If you were to tell that to everyone in Singapore, probably 9 out of 10 will laugh it off. How is it possible? Let’s hear some analysis from the internet forum. Maybe you will get an understanding.
There’s this friend of mine, who works in a car firm. He mentioned in a chat that there’s a significant portion of rich people who rather choose to buy a second hand car over a new one. On the flip side, there’s this group of middle income people who would oppose the idea of getting a second hand car.
Let’s do the math. This first group of people is on the increase, more than 50% in fact. But what are the real reasons?
First, it is affordable. All the branded cars like Porsche, Audi, Mercedes, BMW…their original pricing, around $500,000 and above, have more or less dropped to half. And it comes with a loan, not a bad deal when buying a new car with hidden costs. Normally, the second generation rich change car like change underwear, so that’s why they don’t really feel attached to the idea of buying a new car!
The rich also know that the car is a liability. They would rather use the savings from buying a second hand car for investment purposes. Now, that’s a win-win situation, isn’t it? The other group would counter by saying that buying a car is a big life decision, just like choosing a wife. So why buy a second hand car, just like marrying a divorcee?
Hence, they would rather bite the bullet and choose to buy a new car. After all, it is a face-saving exercise too! A car, well, is simply one that takes you from point A to point B. So, what’s the point? If really want to show off, why not buy a second hand BMW, give it a new coat of paint and can say it’s a new one? Ha!
Now here’s a piece of advice – for both groups actually. For those on a tight budget, or have a better financial plan, it is still best to go for a second hand car. A new car, once bought, instantly becomes a second hand car.
Moreover, when a second hand car is put on the market, it goes through a lot of stringent checks like its maintenance record, mileage, etc. This is to ensure the car can get a better pricing.
If 1 million dollars drop from the sky, the poor will be happy. He will rush to the car mart and buy a mid-range luxury car for a few hundred thousand. The stock market is doing well too, and he also plonks some few hundred thousand into it. He will also buy some life savings bonds, just to get its interest. The rest, he just splurges on travelling!

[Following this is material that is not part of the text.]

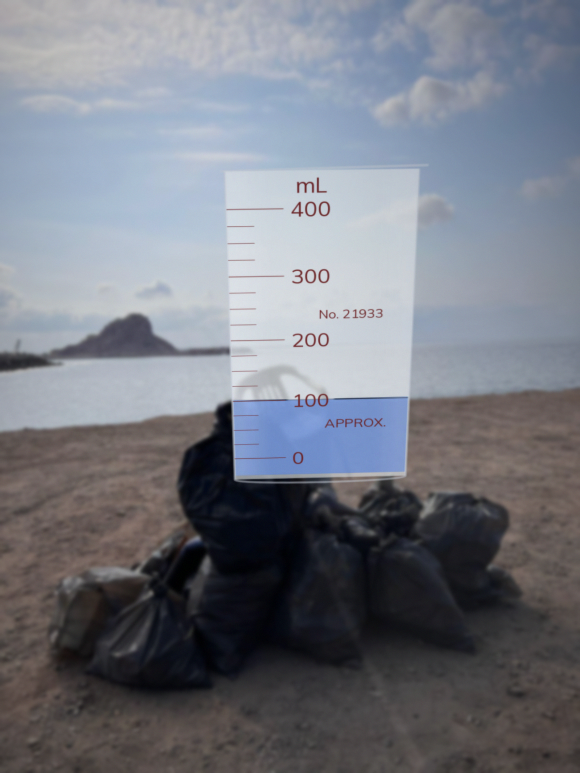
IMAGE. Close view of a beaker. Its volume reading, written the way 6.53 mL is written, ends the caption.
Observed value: 100 mL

10 years later, his car would have depreciated to 50% of its original value. His stocks have all been wiped out. His bonds are doing okay, good enough to sustain his lifestyle. To sum it up, he still has half of the 1 million dollars, a heavily depreciated car and some travel photos.
If 1 million dollars drop from the sky, the rich will be super happy. He will analyse the property market, and put down 20% of it on an apartment, the other 20% on stock market bonds, and 45% on a trading fund. He will use the spare remainder on a second hand car, and use it to bring his family around on weekend getaways.
Ah, that’s life. In ten years later, his property would have doubled. The stock market bonds have doubled in value, and his value has increased way too much. What about his car? It’s been sold, and every year, he will bring his family to Europe for vacations.